Asked whether von der Leyen needed to run for election in her Lower Saxony constituency to be considered the lead candidate, Weber skirted the question — while insisting that any lead candidate would have to “show their face” and shouldn’t be chosen via a “backroom deal” between leaders.
Quizzed about the lead-candidate process, and whether von der Leyen would have do at least a cursory amount of baby-kissing and glad-handing in Lower Saxony, other conservative heavyweights were circumspect. “It’s not a condition sine qua non,” said David McAllister, an EU lawmaker and political ally of von der Leyen’s who is running for re-election in Lower Saxony.
Others in the court of von der Leyen disagree on how essential this is.

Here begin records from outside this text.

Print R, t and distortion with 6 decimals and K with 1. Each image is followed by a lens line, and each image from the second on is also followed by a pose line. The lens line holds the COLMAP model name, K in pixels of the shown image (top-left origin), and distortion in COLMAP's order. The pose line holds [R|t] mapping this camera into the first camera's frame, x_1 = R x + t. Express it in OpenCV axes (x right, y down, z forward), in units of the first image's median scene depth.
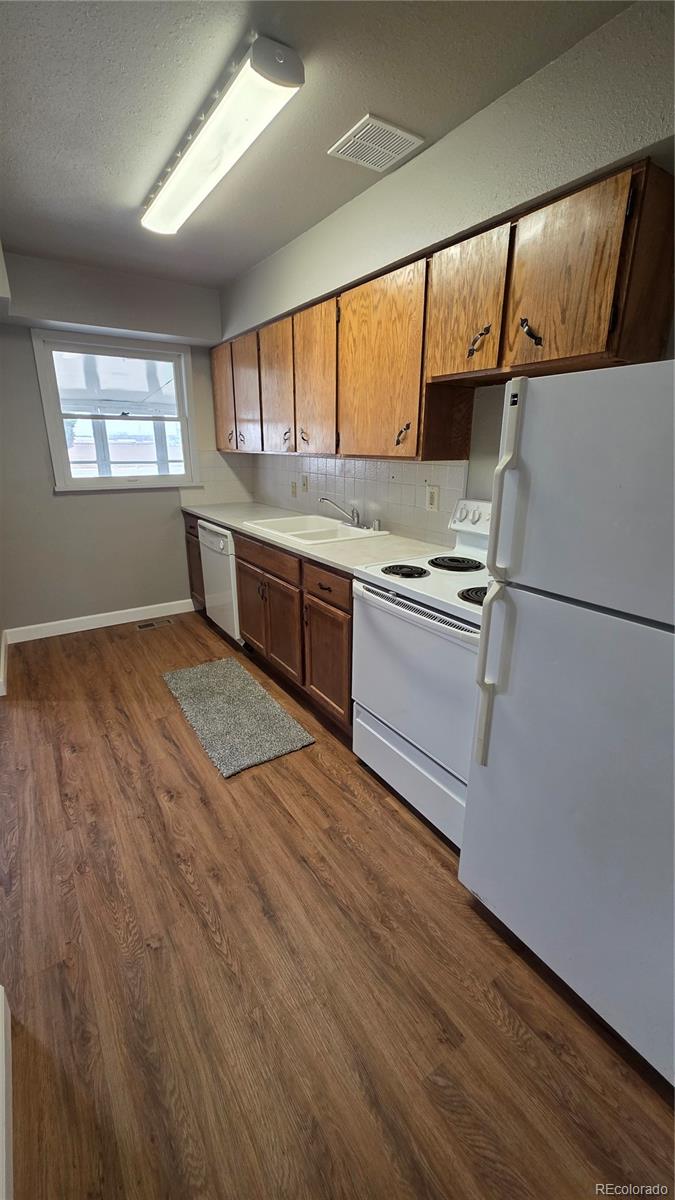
lens RADIAL K [[479.9, 0, 334.1], [0, 479.9, 594.7], [0, 0, 1]] dist [-0.000559, 0.000338]
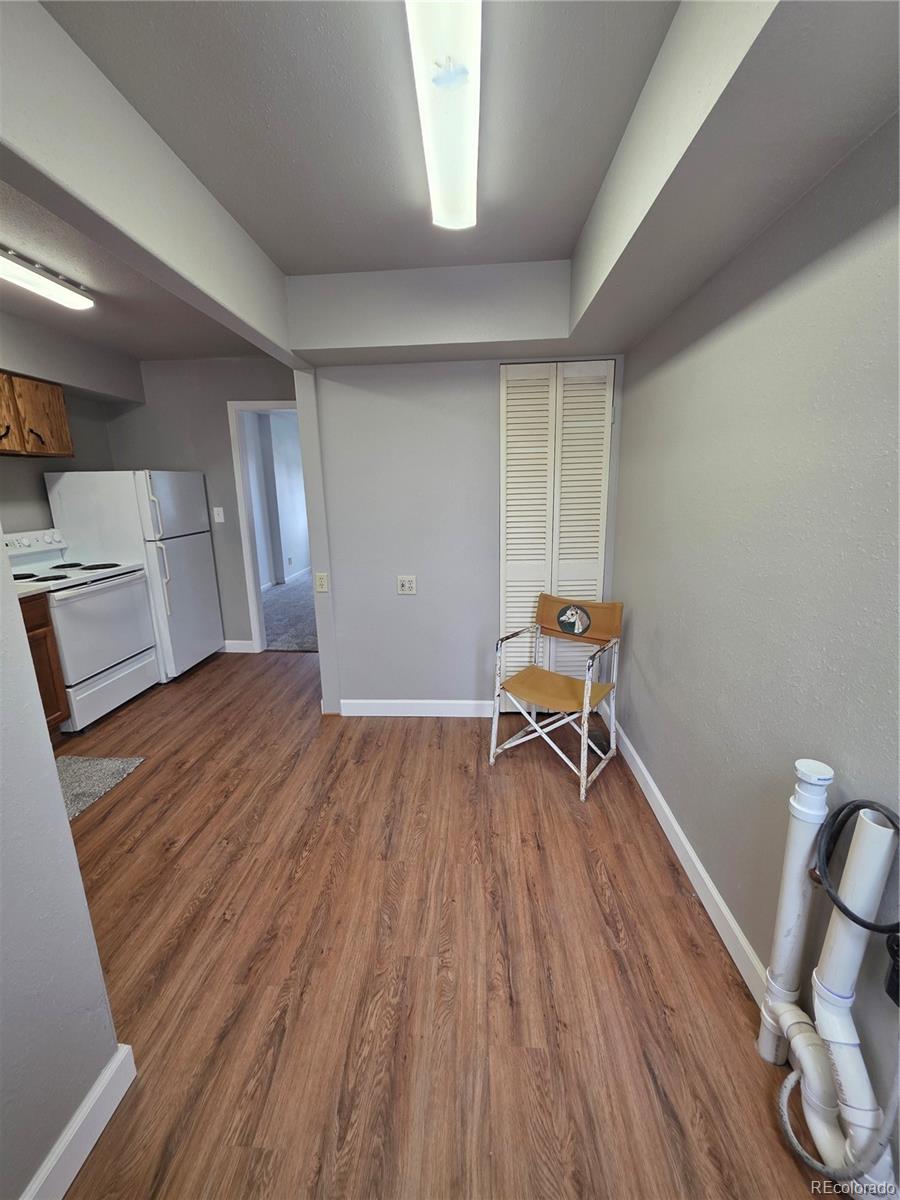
lens RADIAL K [[485.3, 0, 449.4], [0, 485.3, 599.4], [0, 0, 1]] dist [0.003235, 0.000056]
pose [[-0.802768, -0.135547, 0.580681, -1.588608], [0.186791, 0.867644, 0.460763, -0.422668], [-0.566280, 0.478351, -0.671198, 1.245274]]
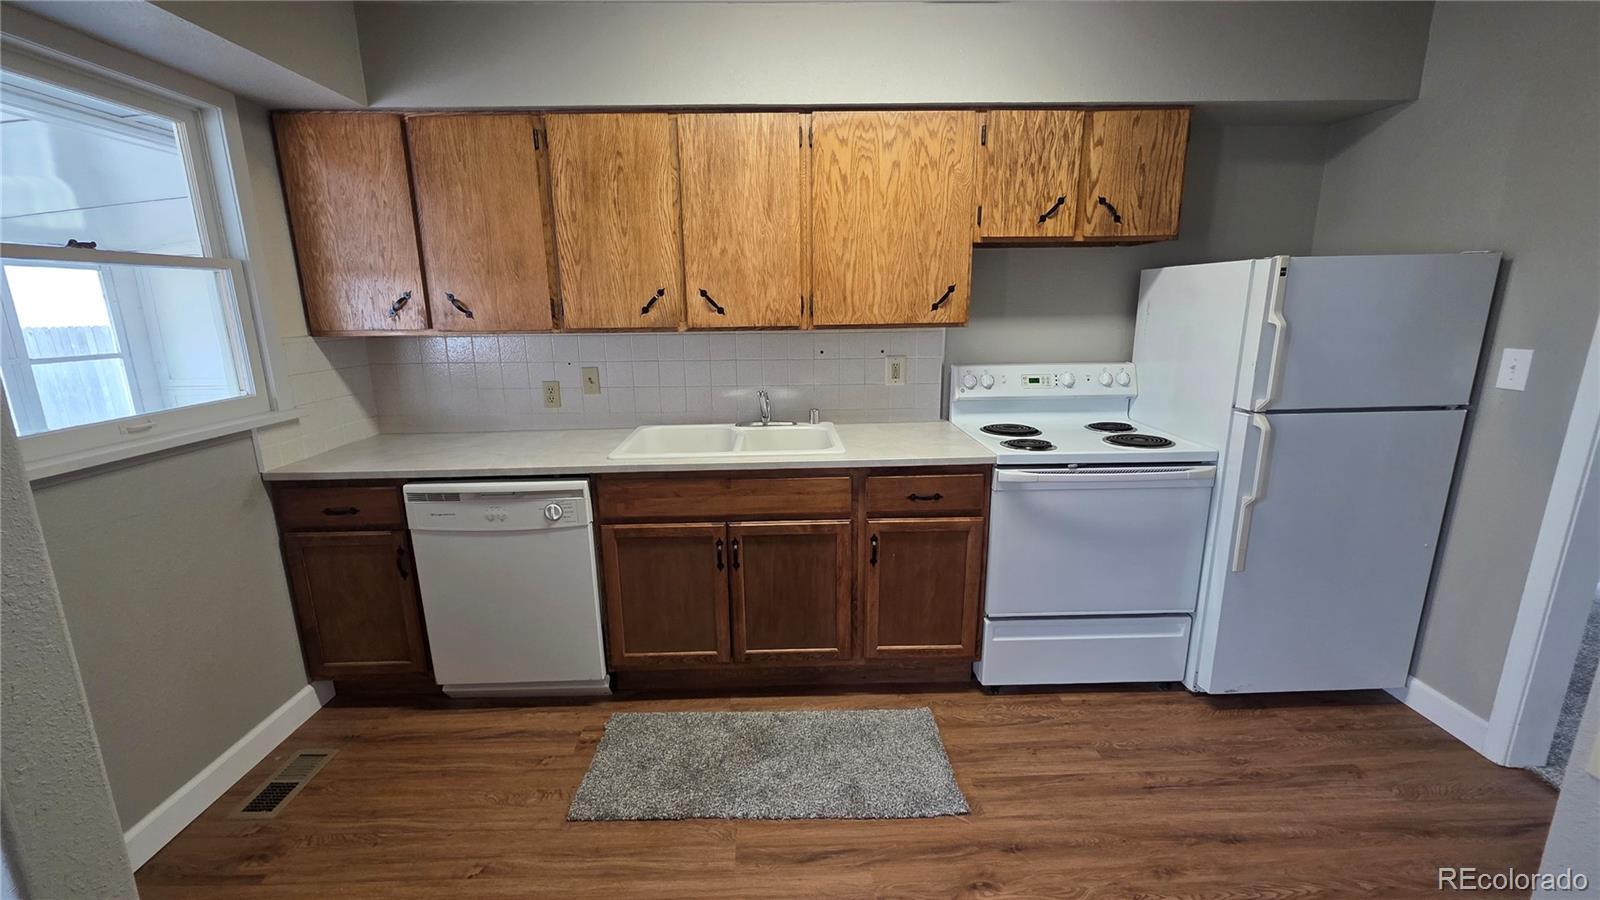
lens RADIAL K [[639.9, 0, 795.3], [0, 639.9, 449.2], [0, 0, 1]] dist [-0.000559, 0.000338]
pose [[0.529310, -0.204275, 0.823470, -1.005565], [0.272987, 0.959974, 0.062666, -0.220559], [-0.803311, 0.191627, 0.563889, 0.626759]]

If she decides to run, the Commission president will face some pressure to go through the motions of a democratic campaign — one that she would almost undoubtedly win. Yet the process retains its pitfalls.
In an unexpected move on Thursday, Markus Söder — head of the Christian Social Union in Bavaria, which operates with with the broader Christian Democratic Union across Germany — anointed Weber as that party’s lead candidate. This means that if she decides to run in Lower Saxony, von der Leyen would face an inevitable comparison with Weber, who could well bag a bigger share of votes in his smaller party.
Weber could then point to the discrepancy and ask who has the greater democratic legitimacy — he, or the less-popular Commission president?
According to McAllister, details of the process around von der Leyen’s lead candidacy have yet to be hashed out. The decision to run or not would be hers entirely, he added.